(Information shown)
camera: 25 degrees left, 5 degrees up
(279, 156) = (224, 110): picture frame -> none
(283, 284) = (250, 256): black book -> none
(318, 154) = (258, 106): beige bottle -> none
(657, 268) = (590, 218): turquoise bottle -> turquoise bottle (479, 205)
(End Information shown)
(Information shown)
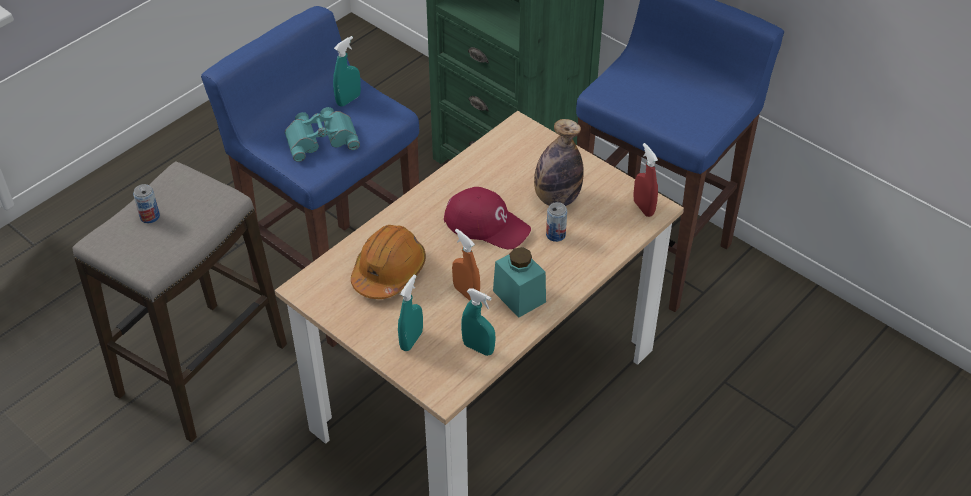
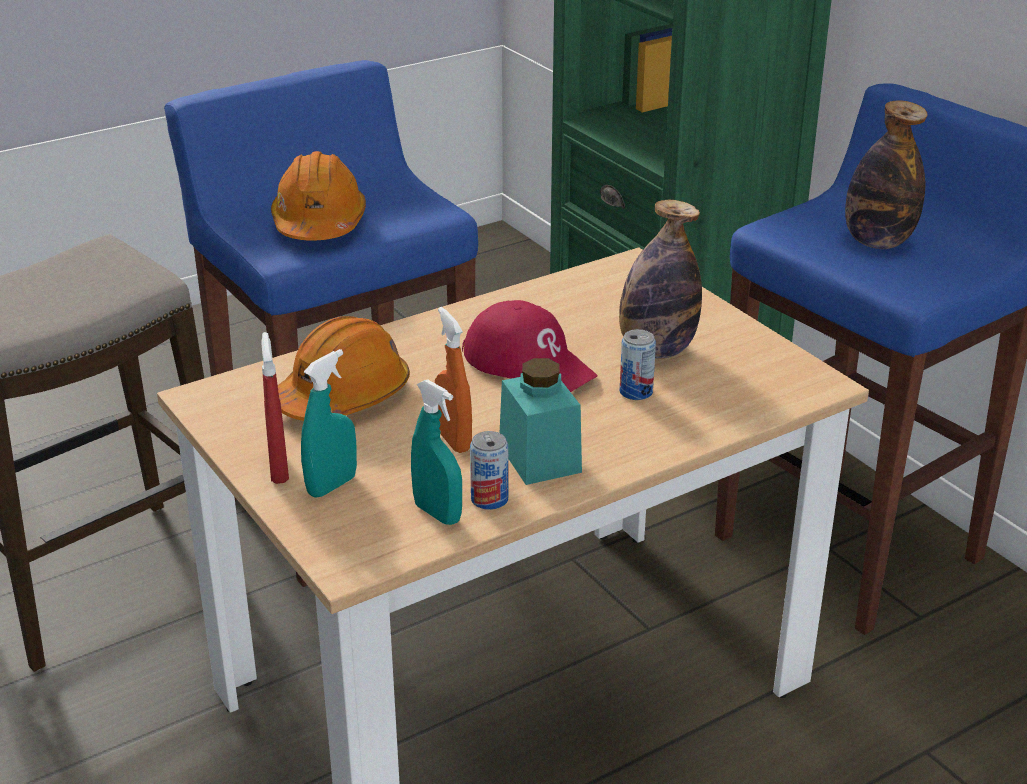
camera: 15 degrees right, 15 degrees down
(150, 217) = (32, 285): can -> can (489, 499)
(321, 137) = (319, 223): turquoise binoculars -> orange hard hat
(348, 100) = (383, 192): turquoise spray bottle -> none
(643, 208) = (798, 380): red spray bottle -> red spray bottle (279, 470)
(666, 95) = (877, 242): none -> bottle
(End Information shown)
(Information shown)
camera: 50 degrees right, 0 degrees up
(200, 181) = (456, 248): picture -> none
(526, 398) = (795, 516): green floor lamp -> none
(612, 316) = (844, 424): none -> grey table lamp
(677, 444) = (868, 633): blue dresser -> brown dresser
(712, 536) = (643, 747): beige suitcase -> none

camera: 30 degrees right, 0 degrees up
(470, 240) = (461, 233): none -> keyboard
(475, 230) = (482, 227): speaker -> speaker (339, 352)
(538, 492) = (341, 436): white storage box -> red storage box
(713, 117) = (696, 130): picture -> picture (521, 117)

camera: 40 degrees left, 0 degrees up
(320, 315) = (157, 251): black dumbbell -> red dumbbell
(End Information shown)
(Required action)
For this exercise, output exactly the lines above from the line with "(470, 240) = (461, 233): none -> keyboard" to the line with "(320, 315) = (157, 251): black", counting both, and leave out the rest.

(Result)
(470, 240) = (461, 233): none -> keyboard
(475, 230) = (482, 227): speaker -> speaker (339, 352)
(538, 492) = (341, 436): white storage box -> red storage box
(713, 117) = (696, 130): picture -> picture (521, 117)

camera: 40 degrees left, 0 degrees up
(320, 315) = (157, 251): black dumbbell -> red dumbbell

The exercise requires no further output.